[mâZé la kôsiN] (gr. verb. OUPS)
Amis bagagistes qui exercez un métier désormais suranné lui aussi, n’ayez crainte. Les lignes définitrices qui suivent ne louent aucunement les mérites d’un quelconque dévoreur de valises, ogre étrange qui se nourrirait de malle-cabine ou de vanity-case, mettant ainsi votre gagne-pain en péril.
Quand on dit manger la consigne c’est de l’ordre, hiérarchique en général, dont on signale la disparition par ingurgitation œsophagienne.

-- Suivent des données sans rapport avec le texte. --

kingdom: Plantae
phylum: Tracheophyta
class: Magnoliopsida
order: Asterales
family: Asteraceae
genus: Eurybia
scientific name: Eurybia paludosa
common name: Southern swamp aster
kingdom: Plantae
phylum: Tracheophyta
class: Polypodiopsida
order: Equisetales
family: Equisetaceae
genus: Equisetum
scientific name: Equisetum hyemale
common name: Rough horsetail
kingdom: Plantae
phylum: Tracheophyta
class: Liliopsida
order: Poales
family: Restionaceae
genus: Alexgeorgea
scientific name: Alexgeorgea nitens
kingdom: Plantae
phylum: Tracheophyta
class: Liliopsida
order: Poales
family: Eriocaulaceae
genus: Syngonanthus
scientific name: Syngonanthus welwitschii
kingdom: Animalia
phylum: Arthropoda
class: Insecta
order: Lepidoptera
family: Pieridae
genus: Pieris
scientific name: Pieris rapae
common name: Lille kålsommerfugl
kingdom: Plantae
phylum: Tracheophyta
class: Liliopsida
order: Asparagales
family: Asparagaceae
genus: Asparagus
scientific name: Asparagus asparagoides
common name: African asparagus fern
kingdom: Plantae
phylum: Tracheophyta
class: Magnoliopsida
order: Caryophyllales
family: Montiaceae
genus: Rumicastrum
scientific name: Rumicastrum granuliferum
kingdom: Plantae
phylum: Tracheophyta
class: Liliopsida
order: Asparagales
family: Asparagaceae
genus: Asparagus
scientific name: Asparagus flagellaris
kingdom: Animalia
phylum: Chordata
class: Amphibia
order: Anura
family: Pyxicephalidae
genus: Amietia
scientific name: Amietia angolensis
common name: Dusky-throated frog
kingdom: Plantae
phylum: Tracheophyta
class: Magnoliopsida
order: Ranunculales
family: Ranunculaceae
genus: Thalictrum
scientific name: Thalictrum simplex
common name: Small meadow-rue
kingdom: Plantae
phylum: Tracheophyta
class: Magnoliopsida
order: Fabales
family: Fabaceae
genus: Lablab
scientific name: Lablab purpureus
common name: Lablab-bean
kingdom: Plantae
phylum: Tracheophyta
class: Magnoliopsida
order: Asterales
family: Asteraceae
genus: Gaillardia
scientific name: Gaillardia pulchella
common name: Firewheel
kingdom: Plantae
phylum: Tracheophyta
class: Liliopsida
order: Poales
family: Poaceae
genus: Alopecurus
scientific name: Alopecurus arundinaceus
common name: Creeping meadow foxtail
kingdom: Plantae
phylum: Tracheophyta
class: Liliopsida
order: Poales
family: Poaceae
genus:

Si l’interlocuteur que l’on tance pour avoir oublié l’instruction¹ a des lettres (et des belles) il pensera un instant à Ne mangez pas la consigne, chef-d’œuvre du commissaire San-Antonio paru en 1961 qui laisse poindre les engagements de Frédéric Dard², mais ceci est une autre histoire. Manger la consigne c’est oublier ce que l’on devait faire et éventuellement faire n’importe quoi à la place, tout simplement.
Or pour garantir l’efficacité d’un plan, d’une action, du fonctionnement d’un quelconque truc avec des boutons qui clignotent et des compteurs à aiguille, il est préférable d’éviter de manger la consigne.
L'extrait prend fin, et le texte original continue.